Art for the modern world
Matthew from the Holy Whapping has an interesting posting about art (in the large sense) as applied to the modern world: the use of good, classical designs of beauty for common things like gas stations!
Speaking as a Chestertonian computer scientist, I would be delighted to see a beautiful wood - er - cabinet for my CRT/computer... maybe some gold leaf, scrollwork, etc... perhaps opening as a kind of diptych with paintings on either side: On the left, St. Joseph teaching the boy Jesus to read; on the right St. Thomas Aquinas with a scroll bearing Ens - as GKC asays, "There is an IS!"...

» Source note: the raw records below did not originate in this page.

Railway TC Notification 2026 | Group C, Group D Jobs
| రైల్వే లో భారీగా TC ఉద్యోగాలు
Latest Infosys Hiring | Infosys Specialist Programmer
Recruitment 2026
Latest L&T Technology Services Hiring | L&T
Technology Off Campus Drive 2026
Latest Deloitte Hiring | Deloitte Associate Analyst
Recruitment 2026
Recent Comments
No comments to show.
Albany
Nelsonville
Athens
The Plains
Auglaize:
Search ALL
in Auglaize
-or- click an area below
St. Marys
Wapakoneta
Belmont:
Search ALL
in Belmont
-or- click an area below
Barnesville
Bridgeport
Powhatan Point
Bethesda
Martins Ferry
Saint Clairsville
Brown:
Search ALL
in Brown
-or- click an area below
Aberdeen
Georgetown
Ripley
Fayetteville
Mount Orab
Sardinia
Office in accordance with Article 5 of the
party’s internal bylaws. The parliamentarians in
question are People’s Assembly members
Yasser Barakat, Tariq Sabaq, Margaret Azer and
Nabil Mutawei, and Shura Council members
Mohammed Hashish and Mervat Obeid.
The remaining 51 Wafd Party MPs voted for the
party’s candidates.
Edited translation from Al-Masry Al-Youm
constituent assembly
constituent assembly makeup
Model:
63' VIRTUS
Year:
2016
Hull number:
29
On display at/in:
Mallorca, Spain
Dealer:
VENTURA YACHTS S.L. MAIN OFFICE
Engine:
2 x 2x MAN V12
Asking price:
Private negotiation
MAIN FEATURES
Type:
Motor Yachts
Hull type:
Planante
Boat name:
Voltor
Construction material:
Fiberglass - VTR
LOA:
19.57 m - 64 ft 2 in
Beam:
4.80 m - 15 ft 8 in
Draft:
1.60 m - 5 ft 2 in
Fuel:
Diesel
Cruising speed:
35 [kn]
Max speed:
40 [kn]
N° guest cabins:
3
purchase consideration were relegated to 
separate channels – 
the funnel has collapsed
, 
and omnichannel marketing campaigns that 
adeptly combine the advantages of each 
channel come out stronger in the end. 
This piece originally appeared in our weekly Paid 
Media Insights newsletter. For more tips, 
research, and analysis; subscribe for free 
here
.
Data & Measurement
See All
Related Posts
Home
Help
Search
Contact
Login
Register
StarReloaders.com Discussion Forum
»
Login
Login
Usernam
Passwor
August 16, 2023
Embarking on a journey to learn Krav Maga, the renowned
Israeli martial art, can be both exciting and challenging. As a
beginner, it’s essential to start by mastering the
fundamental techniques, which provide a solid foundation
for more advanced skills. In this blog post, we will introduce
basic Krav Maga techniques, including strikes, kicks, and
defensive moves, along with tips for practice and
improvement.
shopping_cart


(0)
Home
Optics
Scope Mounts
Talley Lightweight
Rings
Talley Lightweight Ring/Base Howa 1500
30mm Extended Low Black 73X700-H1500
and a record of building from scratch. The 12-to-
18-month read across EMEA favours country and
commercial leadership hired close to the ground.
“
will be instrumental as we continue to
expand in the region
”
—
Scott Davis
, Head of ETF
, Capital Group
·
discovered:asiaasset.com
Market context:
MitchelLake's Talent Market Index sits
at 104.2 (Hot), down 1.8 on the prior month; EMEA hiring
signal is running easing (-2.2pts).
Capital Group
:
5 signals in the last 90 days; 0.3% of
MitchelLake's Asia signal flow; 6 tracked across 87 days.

Well, if I don't get back to work, I won't be able to afford it if someone ever makes it. But here is Chesterton's own views of this remarkable idea:
Nobody would be more really unsuitable to the machine age than a man who really admired machines. The modern system presupposes people who will take mechanism mechanically; not people who will take it mystically. An amusing story might be written about a poet who was really appreciative of the fairy-tales of science, and who found himself more of an obstacle in the scientific civilization than if he had delayed it by telling the fairy-tales of infancy. Suppose whenever he went to the telephone (bowing three times as he approached the shrine of the disembodied oracle and murmuring some appropriate form of words such as vox et praeterea nihil), he were to act as if he really valued the significance of the instrument. Suppose he were to fall into a trembling ecstasy on hearing from a distant exchange the voice of an unknown young woman in a remote town, were to linger upon the very real wonder of that momentary meeting in mid-air with a human spirit whom he would never see on earth, were to speculate on her life and personality, so real and yet so remote from his own, were to pause to ask a few personal questions about her, just sufficient to accentuate her human strangeness, were to ask whether she also had not some sense of this weird Psychical tête-à-tête, created and dissolved in an instant, whether she also thought of those unthinkable leagues of valley and forests that lay between the moving mouth and the listening ear - suppose, in short, he were to say all this to the lady at the exchange who was just about to put him on to 666 Upper Tooting. He would be really and truly expressing the sentiment, "Wonderful thing, the telephone!" ; and, unlike the thousands who say it, he would actually mean it. He would be really and truly justifying the great scientific discoveries and doing honour to the great scientific inventors. He would indeed be the worthy son of a scientific age. And yet I fear that in a scientific age he would possibly be misunderstood, and even suffer from lack of sympathy. I fear that he would, in fact, be in practice an opponent of all that he desired to uphold. He would be a worse enemy of machinery than any Luddite smashing machines. He would obstruct the activities of the telephone exchange, by praising the beauties of the telephone, more than if he had sat down, like a more normal and traditional poet, to tell all those bustling business people about the beauties of a wayside flower.